Because of response through the Baptist Medical Dental Fellowship, medical personnel from many states have traveled in the first five groups of medical volunteers from N.C. Baptist Men.

Scott and Janet Daughtry of Selma left Feb. 1 for Haiti to be onsite coordinators. They will assess needs and search for the key to the labyrinth of Haitian regulations and reality. They performed a similar task in Sri Lanka following the tsunami.

“Our vision is to help rebuilding in Haiti,” said Moss, who has led disaster relief for Baptist Men for 12 years. He asks North Carolina Baptists to keep following updates in the Biblical Recorder, www.biblicalrecorder.org and at www.ncmissions.org where volunteers should register their skills and availability.

Tremendous medical response

Moss said there has been “tremendous response from the medical community,” to volunteer in Haiti, a response beyond what is typical.

“North Carolina Baptists can be proud of that,” he said. “Those doctors have made a difference in those people’s lives in the hospital, no doubt, hands down.”

N.C. Baptist Men has a reputation as builders. There is no immediate blueprint for rebuilding houses for Haitians. If and when that time comes, N.C. Baptist Men will work with local officials to determine the plot of land on which to build but will have nothing to do with determining which residents get a house.

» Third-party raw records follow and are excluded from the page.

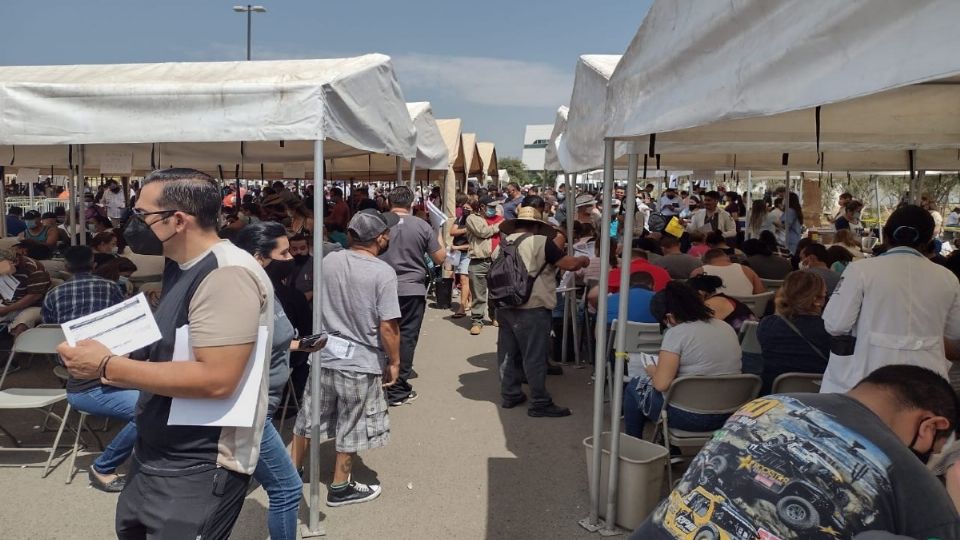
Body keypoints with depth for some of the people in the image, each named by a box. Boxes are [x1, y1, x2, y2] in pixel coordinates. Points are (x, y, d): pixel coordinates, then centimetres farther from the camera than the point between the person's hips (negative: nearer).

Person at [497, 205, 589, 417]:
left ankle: (510, 394, 24)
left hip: (504, 305, 7)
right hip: (531, 307, -7)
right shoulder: (540, 241, -8)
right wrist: (583, 260, 9)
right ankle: (540, 403, 5)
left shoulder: (505, 243, 11)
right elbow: (569, 264, -11)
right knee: (534, 356, -1)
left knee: (508, 352, 14)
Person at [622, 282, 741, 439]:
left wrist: (652, 370, 2)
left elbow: (661, 383, -20)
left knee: (634, 387, 18)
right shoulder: (727, 327, 6)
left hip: (692, 417, -8)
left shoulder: (677, 333, -17)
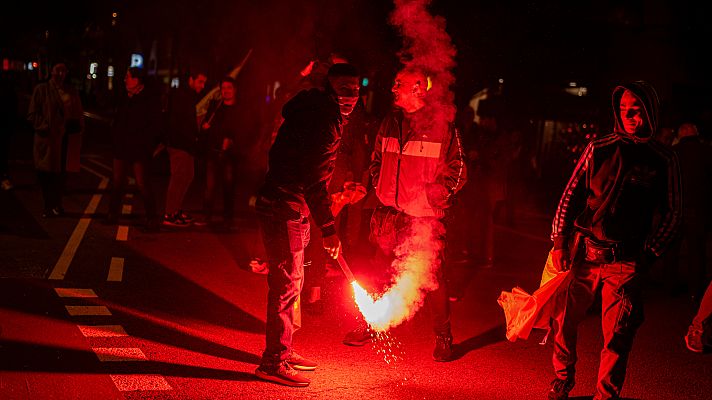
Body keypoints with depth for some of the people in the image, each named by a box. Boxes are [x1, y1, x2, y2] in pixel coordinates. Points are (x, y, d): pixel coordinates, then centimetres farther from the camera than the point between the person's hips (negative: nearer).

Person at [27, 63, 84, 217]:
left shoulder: (72, 92, 10)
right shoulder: (42, 90, -2)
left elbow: (79, 114, 16)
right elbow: (32, 114, -3)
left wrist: (77, 128, 0)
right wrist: (45, 128, -14)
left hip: (66, 139, 3)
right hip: (48, 138, -3)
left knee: (60, 173, 8)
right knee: (46, 174, 1)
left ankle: (57, 205, 19)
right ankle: (48, 206, 12)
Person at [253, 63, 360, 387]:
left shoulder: (319, 113, 13)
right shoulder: (324, 120, -19)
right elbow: (315, 180, -24)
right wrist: (329, 229, -24)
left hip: (289, 209, 11)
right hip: (285, 211, -11)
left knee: (290, 282, 19)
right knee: (287, 283, -5)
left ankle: (283, 351, 31)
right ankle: (274, 361, 2)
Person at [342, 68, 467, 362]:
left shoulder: (442, 125, -5)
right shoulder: (390, 122, 11)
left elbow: (458, 171, -2)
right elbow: (377, 160, 23)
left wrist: (435, 197, -9)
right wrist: (380, 189, 10)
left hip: (424, 216, -5)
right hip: (390, 213, 5)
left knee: (433, 276, -3)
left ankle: (443, 337, 10)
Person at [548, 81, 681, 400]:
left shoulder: (664, 161, 4)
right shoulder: (599, 150, 4)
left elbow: (670, 214, 8)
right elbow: (570, 195, 7)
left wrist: (649, 252, -2)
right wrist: (560, 241, 0)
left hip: (626, 262, -1)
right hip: (583, 253, 1)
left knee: (618, 337, 0)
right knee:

In an immediate response, N.C. Baptist Men is organizing a "bucket of hope" collection in which donors can buy a 5-gallon plastic bucket and fill it with the food staples like beans, noodles, oil, sugar, flour and rice. Mike Sowers is coordinating that task. Drop off at your area reception center (often your associational office) is Feb. 27.

The food buckets will be distributed in Haiti by responsible churches or established agencies.

In Haiti, N.C. Baptist Men has been working with Global Outreach Haiti. Global Outreach is a Mississippi based world relief organization working in Haiti since 1983. Southern Baptist International Mission Board (IMB) has no career missionary presence in Haiti.

The IMB had a 30-year presence that ended last year. Missionaries who had been in Haiti moved into the Dominican Republic, to minister among Haitians leaking across the border to find a better life, but who were running into significant difficulties.

Global Outreach Haiti’s operation site in Tintayen is about 8 miles from the airport. The organization has been working in Haiti since 1983. One of the N.C. Baptist Men’s board members, Jack Hancox, was an IMB missionary to Haiti who suggested Global Outreach when Baptist Men’s Director Richard Brunson asked whom in Haiti he could trust to establish a working relationship with.

N.C. Baptist Men medical teams have worked out of the “burn clinic” in Tintayen. “Think in terms of a few rooms, not a hospital,” Moss said. All N.C. Baptist Men teams started there, and some migrated to Petionville Community Hospital 12 miles and 90 minutes away, and others to Little Brother Little Sister Children’s Hospital.

Team Five departs for Haiti Feb. 4 and will include a handyman and auto mechanic.

The community hospital has asked North Carolina Baptists to commit to six months of medical help. No commitment has been made yet.

As with any recovery effort, Moss said, “We stay until the money runs out, the people run out or the project is finished.”

Haiti will never be finished.

Moss said Haiti is a “top tier” disaster, with a “protracted time frame” for aid. “Within the next several weeks we should be able to solidify our plans for Haiti, which are constantly developing,” Moss said.

With so much need and so many international organizations flocking to help, Moss said N.C. Baptist Men will depend on “the Lord’s leading” to determine where best and most effectively to plug in.

“We will follow the open doors and opportunities God provides,” he said.